È incredibile: la rivoluzione cubana riunì un intellettuale come il Che, un intellettuale come lei e un uomo
semplice come Camilo Cienfuegos. Diverse le radici, diversa la formazione culturale, ma la rivoluzione vi
unì e vi fece vivere insieme. C'era evidentemente un sogno comune.

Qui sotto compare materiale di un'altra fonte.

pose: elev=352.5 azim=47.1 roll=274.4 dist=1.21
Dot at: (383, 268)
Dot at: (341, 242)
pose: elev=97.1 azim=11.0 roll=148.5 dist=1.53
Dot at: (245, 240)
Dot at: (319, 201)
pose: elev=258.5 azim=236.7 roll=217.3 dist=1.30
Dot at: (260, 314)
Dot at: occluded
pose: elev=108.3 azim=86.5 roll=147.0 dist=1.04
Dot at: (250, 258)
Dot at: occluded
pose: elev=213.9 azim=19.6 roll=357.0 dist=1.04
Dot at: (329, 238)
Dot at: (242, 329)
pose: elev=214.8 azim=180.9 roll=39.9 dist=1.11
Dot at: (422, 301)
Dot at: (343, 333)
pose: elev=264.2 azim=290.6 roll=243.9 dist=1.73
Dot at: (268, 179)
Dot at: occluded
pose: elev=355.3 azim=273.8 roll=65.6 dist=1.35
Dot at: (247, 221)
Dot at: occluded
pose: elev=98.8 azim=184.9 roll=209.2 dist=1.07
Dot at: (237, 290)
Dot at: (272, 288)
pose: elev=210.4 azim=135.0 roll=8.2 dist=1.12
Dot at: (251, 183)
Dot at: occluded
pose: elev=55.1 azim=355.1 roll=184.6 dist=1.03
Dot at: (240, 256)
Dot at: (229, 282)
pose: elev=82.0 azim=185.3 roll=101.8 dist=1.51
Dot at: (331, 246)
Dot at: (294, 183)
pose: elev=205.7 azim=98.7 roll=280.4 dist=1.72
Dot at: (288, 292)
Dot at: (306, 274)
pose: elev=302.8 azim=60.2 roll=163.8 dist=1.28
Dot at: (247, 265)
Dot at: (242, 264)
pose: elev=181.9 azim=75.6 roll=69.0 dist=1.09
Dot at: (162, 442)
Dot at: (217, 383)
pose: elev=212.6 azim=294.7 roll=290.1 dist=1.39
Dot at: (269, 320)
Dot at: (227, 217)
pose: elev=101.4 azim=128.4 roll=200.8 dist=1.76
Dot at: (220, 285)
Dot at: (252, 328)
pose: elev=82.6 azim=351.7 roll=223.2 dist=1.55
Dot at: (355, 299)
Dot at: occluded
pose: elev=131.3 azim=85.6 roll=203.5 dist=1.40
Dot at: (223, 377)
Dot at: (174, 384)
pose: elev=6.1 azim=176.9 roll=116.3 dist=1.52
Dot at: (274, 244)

Tre persone di origini diverse, con distinte caratteristiche. La cosa straordinaria era che il Che non era
cubano, ma argentino. Quando lo incontrai in Messico veniva dal Guatemala dove aveva fatto il medico
ed era entusiasta del processo politico che si sviluppava in quel paese attraverso la riforma agraria. Era
stato testimone dell' intervento nordamericano e ne aveva molto sofferto. Portava queste sofferenze
dentro, e si unì subito a noi, come egli stesso ha raccontato. Fin dal primo incontro fu dei nostri. Certo,
lui pensava a una rivoluzione antimperialista, di liberazione nazionale, non a una rivoluzione socialista,
che vedeva ancora un po' lontana, però si unì a noi senza riserve. Era uno sportivo. Quasi tutte le
settimane cercava di scalare il Popocatépetl, non arrivava mai in cima, però tutte le settimane ci
provava. Soffriva d'asma, e seguiva un'alimentazione particolare, eppure faceva uno sforzo eroico per
scalare questo vulcano. Malgrado non sia mai arrivato in cima, non smise di tentare. Questo era un altro
aspetto del suo carattere. D'altronde il Che era per noi il medico; nessuno vedeva in lui il grande soldato.
Camilo era un uomo del popolo e anche nel suo caso nessuno all'inizio poteva supporne le qualità; in
seguito però si distinse molto. E sono sicuro che lo stesso sarebbe potuto succedere a altri; in seguito ho
capito che, nel nostro gruppo di ottantadue uomini, ce n'erano almeno quaranta in grado di diventare
comandanti. Alcuni dei pochi sopravvissuti hanno dimostrato qualità di veri capi, per esempio Camlo, il
Che e altri, fra i quali uno di cui si parla poco, mio fratello Raúl.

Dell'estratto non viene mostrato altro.